Quando resolveu fugir de seu reino, dos cuidados do atencioso pai, nunca passou por sua mente inocente que fosse parar naquela situação tão peculiar. Ao longe havia avistado os humanos, tão belos com suas silhuetas alongadas e levando a si mesmas para aqui ou ali, independente te ter uma corrente marinha à seu favor.

A sereia invejava os humanos, mal sabendo da selvageria que eles eram capazes; mas se o tempo passar do pretérito para o presente, a oração tornar-se-ia falsa. Agora, com o medo estampado em sua bela face, ela enxergou o lado vil dos humanos, o lado que nunca teria de ver se tivesse permanecido em seu habitat, entre os seus.

Não demorou muito até que a mídia tivesse conhecimento da situação e montasse seus aparatos eletrônicos naquela praia, mostrando a todo o país aquela peculiar novidade, que era alvo de flashes e da cobiça de pescadores, que perguntavam a si mesmos o quanto lucrariam com a venda da carne descamada da cauda daquela bela criatura.

Enquanto isso, poetas, músicos, pintores e escultores tentavam captar da melhor forma a essência daquele ser, que não fora questionado uma vez sequer sobre seu bem estar, talvez por isso, ela desfalecera aos poucos, impossibilitada de caminhar e sem água para se locomover, cada instante que passava a deixava mais e mais desidratada. Por mais que desejasse ser livre e independente das correntes marinhas, não o seria naquele ambiente que lhe era inóspito.


Texto baseado na música A Novidade d'Os Paralamas do Sucesso.

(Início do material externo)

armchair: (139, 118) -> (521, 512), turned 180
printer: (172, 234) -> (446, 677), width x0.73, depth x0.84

quarta-feira, 6 de janeiro de 2010

~ Querida Desconhecida

Existem alguns momentos na vida em que a realidade é tão dura que sonhar pode ser a única escapatória da loucura. Esse era um daqueles dias na vida da jovem, ela não era a mais bonita da turma nem a mais inteligente, mas tinha algo que a fazia ser querida por quase todos os da sua classe e ela se sentia feliz por isso. Sempre prestativa, fazia questão de ouvir os amigos nas horas de dificuldades e ajudá-los da forma que podia, e assim ela se tornou uma grande conhecedora daqueles que estavam lhe rodeando e até que ela era feliz assim, até aquele fatídico dia.

Ela sentia-se triste e consumida, nada que o passar dos dias pudesse resolver, mas até lá ela ficava imaginando situações que talvez nunca fosse viver. Distraída em seus próprios sonhos, foi atravessar a rua para pegar o caminho para casa, mas naquele dia, nunca chegou a pisar na outra calçada. Não fora culpa daquele prudente motorista, ela entrou com tudo na frente do carro, houve quem falasse em suicídio, mas ela nunca faria aquilo consigo, amava demais a vida.

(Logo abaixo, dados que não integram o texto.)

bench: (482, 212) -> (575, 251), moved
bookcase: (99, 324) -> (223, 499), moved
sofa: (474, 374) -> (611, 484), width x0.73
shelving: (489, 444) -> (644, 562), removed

Em poucos segundo havia dezenas de rostos conhecidos ou não em torno dela, e ela, que nunca fora o centro de todas as atenções, estava inconsciente de que agora o era. Não tardou para que os paramédicos chegassem, o sangue fora precariamente contido, mas não estancado, parte do asfalto estava vermelho e ela parecia mais pálida a cada instante. Quando os homens de branco a imobilizaram, viraram para os mais próximos, os que pareciam mais aflitos, aqueles que pareciam ser seus amigos.

- Sabem o tipo sanguíneo da garota? Ou se tem alguma alergia? Perguntou aquele que parecia ser o chefe dos paramédicos.

O grupo que observava encarou uns aos outros esperando por uma resposta que nunca veio. Mesmo depois de tanto tempo de convívio, deram-se conta que nada sabiam sobre ela.